By Elliot Raphaelson
Q: My dad passed away in April 2020. He left me his traditional IRA. He was 80 and was taking required minimum distributions. I understand from your columns and others that I am required to take required minimum distributions each year because of the SECURE Act. I was under the impression that, although I had to withdraw all of the assets by the end of the 10th year, I was under no obligation to make any withdrawals in years 1-9. I have made no withdrawals yet. What are my options? Naturally, I want to avoid any penalties.
A: I ran your question by IRA expert Ed Slott’s group to determine what your options were. They indicated that you should take a required minimum distribution (RMD) this year based on your IRA balance at the end of 2021 and your single life expectancy. They indicated that the IRS has not yet indicated what inheritors of IRAs should do in order to satisfy RMD requirements for 2021; they expect that the IRS will provide guidance by the end of this year regarding this issue.
Q: My mother was 80 when she passed in 2015, and I inherited her traditional IRA. I have been taking yearly RMDs based on my life expectancy every year since then. I am confused by the new regulations regarding inheritors of IRAs. Do I have to use the 10-year rule? What are the regulations for my children, who will eventually inherit this IRA?
A: You do not have to use the 10-year rule, which requires that all the assets in the IRA have to be taken out by the end of the 10th year starting with the year after the IRA owner died. You can continue using the single life expectancy table using the lifetime stretch option. You do have to use new tables that have been established.
The new regulations specified by the SECURE Act only apply to individuals who inherited retirement plans on or after January 1, 2021. However, your children, as successor inheritors (i.e., those who inherited IRAs from individuals who previously inherited IRAs) will be subject to the SECURE Act”s 10-year rule because they will inherit the IRA after January 1, 2021.
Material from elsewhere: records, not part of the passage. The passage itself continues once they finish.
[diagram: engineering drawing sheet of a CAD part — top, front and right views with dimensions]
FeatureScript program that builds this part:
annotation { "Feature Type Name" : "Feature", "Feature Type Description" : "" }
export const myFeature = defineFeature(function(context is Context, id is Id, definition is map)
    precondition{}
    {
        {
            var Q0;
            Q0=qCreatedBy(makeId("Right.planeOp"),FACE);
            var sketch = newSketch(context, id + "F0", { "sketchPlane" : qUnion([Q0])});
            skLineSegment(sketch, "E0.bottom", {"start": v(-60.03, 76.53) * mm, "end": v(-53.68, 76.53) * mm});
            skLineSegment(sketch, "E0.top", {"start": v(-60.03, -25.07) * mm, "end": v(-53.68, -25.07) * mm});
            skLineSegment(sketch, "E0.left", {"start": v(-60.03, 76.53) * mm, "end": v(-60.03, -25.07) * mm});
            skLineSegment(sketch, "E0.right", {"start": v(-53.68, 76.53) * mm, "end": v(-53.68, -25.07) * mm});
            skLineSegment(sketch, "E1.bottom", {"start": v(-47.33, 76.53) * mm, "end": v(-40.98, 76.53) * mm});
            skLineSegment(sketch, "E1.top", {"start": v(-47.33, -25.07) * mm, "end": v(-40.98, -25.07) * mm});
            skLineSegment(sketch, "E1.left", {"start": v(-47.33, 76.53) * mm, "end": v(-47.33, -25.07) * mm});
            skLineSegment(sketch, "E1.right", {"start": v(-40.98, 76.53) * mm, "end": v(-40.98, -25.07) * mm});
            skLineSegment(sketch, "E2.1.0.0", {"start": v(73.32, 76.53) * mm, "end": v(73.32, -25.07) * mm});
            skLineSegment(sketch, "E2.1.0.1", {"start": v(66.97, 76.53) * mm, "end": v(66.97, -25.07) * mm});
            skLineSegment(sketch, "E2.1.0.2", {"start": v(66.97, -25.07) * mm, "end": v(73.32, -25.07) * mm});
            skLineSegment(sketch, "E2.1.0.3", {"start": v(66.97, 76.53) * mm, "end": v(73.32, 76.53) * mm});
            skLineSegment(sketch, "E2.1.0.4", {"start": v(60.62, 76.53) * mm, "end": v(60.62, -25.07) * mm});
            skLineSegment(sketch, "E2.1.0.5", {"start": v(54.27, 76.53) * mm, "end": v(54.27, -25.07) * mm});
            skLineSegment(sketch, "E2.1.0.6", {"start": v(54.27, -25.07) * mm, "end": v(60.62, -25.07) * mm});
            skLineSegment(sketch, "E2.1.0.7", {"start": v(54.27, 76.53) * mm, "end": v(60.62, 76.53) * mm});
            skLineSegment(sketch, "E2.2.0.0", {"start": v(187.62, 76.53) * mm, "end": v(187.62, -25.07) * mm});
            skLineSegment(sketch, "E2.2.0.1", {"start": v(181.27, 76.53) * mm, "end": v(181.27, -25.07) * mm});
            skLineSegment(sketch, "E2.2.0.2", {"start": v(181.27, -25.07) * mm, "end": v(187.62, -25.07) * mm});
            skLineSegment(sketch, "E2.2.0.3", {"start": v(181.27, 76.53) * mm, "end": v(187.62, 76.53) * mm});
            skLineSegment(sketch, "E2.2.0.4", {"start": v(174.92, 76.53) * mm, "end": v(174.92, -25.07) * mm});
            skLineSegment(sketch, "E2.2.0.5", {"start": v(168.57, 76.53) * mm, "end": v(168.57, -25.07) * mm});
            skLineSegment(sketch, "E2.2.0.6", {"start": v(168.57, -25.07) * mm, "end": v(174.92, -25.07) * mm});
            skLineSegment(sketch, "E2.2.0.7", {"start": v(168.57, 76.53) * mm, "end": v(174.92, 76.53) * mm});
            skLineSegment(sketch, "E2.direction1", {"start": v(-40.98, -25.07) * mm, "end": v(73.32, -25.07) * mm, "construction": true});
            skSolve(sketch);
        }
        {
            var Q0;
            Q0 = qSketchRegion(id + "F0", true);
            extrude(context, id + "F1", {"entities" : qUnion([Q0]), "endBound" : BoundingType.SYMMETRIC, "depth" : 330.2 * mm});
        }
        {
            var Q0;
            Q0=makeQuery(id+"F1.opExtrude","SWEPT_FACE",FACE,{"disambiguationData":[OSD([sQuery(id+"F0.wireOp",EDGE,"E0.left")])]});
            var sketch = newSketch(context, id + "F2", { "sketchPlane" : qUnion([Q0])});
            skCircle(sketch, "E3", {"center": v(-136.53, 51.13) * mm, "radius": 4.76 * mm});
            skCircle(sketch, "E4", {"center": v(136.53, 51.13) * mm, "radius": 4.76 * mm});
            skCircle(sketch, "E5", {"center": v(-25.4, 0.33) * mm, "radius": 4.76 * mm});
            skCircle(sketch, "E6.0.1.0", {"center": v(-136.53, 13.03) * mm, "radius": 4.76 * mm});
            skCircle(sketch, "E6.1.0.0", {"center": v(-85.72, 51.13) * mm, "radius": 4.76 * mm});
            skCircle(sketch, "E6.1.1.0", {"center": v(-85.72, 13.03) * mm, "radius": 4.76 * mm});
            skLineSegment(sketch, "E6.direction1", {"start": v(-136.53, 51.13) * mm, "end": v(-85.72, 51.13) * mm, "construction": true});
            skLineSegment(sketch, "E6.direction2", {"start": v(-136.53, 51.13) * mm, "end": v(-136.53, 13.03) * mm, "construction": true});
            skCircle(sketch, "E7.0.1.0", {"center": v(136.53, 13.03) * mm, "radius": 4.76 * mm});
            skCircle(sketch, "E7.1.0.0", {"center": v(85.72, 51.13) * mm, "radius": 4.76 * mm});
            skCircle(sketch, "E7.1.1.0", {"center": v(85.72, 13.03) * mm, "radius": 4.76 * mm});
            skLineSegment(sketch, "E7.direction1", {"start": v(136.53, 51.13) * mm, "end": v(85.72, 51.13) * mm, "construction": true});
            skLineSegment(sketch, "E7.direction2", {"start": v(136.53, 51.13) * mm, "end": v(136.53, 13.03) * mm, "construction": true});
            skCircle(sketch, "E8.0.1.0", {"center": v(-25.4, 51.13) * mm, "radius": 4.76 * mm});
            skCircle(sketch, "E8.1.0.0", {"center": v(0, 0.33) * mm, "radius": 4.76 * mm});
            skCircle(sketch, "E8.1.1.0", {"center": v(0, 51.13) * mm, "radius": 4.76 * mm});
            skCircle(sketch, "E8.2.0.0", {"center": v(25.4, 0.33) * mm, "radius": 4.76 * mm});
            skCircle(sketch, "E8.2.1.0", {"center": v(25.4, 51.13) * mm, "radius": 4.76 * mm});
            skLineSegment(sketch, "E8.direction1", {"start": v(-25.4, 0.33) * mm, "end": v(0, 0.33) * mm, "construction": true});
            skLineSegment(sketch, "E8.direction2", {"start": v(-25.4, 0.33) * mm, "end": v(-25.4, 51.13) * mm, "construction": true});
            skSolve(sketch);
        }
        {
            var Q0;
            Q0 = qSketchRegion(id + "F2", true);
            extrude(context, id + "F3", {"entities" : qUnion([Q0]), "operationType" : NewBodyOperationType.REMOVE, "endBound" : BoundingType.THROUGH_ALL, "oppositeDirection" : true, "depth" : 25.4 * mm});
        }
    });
Q: I have been told that because of the new regulations associated with the SECURE Act, there are new advantages to naming a trust as the beneficiary of an IRA. Is that true?
A: No. In fact, there are more disadvantages associated with naming a trust as an IRA beneficiary because of the SECURE Act. That is because most trusts will be subject to the 10-year rule. Ed Slott discusses the disadvantages in his valuable book, “The New Retirement Savings Time Bomb” (www.irahelp.com). He writes: “ Most people don’t need to name trusts as their IRA beneficiaries. It’s costly (you’ll need an attorney and perhaps even a tax adviser who specializes in the area of IRA trusts and they don’t come cheap), it’s cumbersome and there is no tax benefit that can be gained with a trust that cannot be gained without one!” Slott is not referring to regular estate planning trusts used for passing non-retirement assets such as a house or bank account to beneficiaries.
Q: My husband passed away several years ago. I have not remarried. I am 59, and have been told that I am available for a survivor benefit at 60, but it would only be 71.5 percent of what I would receive if I waited until my full retirement age to apply. I am still working and can apply for a benefit based on my work record at 62. Will that impact my ability to file for a survivor benefit when I reach my full retirement age later?
A: No. Fortunately survivor benefits are independent from benefits based on your work record. When you reach your full retirement age, you will be eligible for 100 percent of your survivor benefit. However, you are not entitled to both benefits; you are eligible for whichever benefit is higher, the survivor benefit or the benefit based on your work record.